# Detling, Kent - March 2012



## tank2020 (Mar 10, 2012)

I Found this place whilst working so couldn't explore at the time. Went home and done a bit of research, then returned at the weekend.

I was very excited when I found an entrance to a tunnel under a large mound, "Plotting room" sprang to mind, but alas; no, just a small bunker. The mound is actually the remains of a Norman Fort, the motte of which is still visible, on which the bailey would have stood, the whole place is dotted with WW2 defences and rubble.

RAF Detling served in both great wars, but sadly most of it has been demolished, but there still remains plenty of insights as what was there before, pill boxes, machine gun posts, air raid shelters, even some hangers remain, but now all interwoven with the industrial estate.

On site I also found the remains of Bimbury Castle Tower, almost completely split in half now by tree roots, and home to a Barn Owl that scared the begebies out me.

Binbury was mentioned in the Doomsdayday book as the property of Bishop Odo and when he was disgraced was granted to Gilbert Magminot; later it was the seat of the de Turnham family, then the Northwood family. and here lays a gruesome story about the death of Lady Northwood in the mid 14th century - she was standing on the motte when the sandy soil gave way beneath her, and she was buried alive and "stifled to death with the pressure".






































































































Not much but a nice little explore.

Cheers


----------



## night crawler (Mar 10, 2012)

Nice work there, what more could you want, the history and Pillboxes.


----------



## jonney (Mar 10, 2012)

cracking finds mate cheers for that


----------



## flyboys90 (Mar 10, 2012)

Superb photos,something for everyone there!


----------



## highcannons (Mar 10, 2012)

That was good to look at, liked the history, thanks mate.


----------



## godzilla73 (Mar 10, 2012)

That little bunker is not unlike the air raid shelters at Lympne - a place I know you know well Mr Tank! It also looks a little BHQ-ish.......Any chance they are the same vintage?
Godzy


----------



## tigger2 (Mar 10, 2012)

Air raid shelter is one of several fairly standard types.

Detling and Lympne battle headquarters are both extant and to drawing 11008/41 design


----------



## Winch It In (Mar 11, 2012)

Very nice indeed tank, well spotted.


----------



## TeeJF (Mar 12, 2012)

Tank found a tunnel! Tank found a tunnel! 

I'm beginning to sense a theme here buddy, what with Grain Fort and Dover! We must hook up and have a bash at the bigger one at Grain one of these days!

Nice stuff.


----------



## Munchh (Mar 12, 2012)

Quality find tank and your images are superb, thanks for posting. 

I agree with other posters, the bunker is an air raid shelter.


----------



## oldscrote (Mar 12, 2012)

Cheers for Tank great photos as always.There's another Detling pillbox here

http://www.kenthistoryforum.co.uk/index.php?topic=3351.0


----------



## chris (Mar 13, 2012)

Very nice discovery


----------

◆ **DATASET EXTRACT**:
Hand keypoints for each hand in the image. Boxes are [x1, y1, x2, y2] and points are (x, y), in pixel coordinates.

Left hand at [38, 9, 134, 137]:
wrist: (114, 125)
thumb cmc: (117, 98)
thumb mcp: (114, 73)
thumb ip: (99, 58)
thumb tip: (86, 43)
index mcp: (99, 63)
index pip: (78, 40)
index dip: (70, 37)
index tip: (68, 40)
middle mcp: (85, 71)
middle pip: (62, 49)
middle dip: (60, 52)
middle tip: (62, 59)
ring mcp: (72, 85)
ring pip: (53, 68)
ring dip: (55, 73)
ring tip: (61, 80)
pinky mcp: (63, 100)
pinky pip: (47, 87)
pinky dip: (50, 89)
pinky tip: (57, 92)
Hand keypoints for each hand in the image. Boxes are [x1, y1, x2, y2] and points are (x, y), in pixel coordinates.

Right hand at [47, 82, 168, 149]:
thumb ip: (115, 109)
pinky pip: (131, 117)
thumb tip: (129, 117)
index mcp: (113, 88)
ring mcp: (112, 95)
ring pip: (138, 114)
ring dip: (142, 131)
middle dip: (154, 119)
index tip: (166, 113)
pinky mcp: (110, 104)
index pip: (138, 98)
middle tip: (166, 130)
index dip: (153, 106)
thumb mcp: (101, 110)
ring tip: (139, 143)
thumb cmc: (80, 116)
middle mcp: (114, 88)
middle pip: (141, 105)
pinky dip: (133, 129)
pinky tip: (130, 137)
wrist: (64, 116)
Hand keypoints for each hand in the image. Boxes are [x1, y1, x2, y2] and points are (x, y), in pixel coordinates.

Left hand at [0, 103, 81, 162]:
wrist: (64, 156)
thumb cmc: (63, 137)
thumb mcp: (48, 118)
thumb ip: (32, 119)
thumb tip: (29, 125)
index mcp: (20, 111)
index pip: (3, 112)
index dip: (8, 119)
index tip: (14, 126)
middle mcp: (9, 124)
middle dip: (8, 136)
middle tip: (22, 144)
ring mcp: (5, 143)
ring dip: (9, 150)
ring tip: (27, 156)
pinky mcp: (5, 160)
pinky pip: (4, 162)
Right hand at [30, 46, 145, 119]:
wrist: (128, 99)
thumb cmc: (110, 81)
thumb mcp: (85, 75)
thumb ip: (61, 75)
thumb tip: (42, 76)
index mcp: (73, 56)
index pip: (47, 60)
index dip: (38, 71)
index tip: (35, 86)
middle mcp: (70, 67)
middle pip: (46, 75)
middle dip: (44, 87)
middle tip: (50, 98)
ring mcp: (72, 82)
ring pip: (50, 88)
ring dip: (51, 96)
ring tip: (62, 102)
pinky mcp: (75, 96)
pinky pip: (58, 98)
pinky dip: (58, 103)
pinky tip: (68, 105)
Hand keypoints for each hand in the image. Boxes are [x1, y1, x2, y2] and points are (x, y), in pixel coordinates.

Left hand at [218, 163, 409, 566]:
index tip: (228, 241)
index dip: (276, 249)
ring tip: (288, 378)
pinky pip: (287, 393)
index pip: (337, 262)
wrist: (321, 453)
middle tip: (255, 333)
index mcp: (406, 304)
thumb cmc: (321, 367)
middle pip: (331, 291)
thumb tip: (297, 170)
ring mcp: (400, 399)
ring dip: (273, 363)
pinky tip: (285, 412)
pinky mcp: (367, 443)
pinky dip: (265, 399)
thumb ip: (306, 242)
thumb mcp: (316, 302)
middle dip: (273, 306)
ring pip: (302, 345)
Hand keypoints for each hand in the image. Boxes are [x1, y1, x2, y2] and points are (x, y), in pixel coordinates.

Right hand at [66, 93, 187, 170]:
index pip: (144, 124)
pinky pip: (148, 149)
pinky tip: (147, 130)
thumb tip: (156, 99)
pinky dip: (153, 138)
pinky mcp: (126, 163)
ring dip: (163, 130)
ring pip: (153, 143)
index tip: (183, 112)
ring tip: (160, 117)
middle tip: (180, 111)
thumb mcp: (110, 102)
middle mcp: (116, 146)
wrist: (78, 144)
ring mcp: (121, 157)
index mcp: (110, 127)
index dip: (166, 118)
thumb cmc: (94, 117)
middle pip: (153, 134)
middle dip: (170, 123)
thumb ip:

◆ **ABOUT THIS EXERCISE**:
Output the stretch from "Tank found a tunnel! Tank" through "thanks for posting." in the Detling forum thread, reproduced verbatim. The rows are independent material and have no connection to the Detling forum thread.

◆ **FINAL ANSWER**:
Tank found a tunnel! Tank found a tunnel! 

I'm beginning to sense a theme here buddy, what with Grain Fort and Dover! We must hook up and have a bash at the bigger one at Grain one of these days!

Nice stuff.


----------



## Munchh (Mar 12, 2012)

Quality find tank and your images are superb, thanks for posting.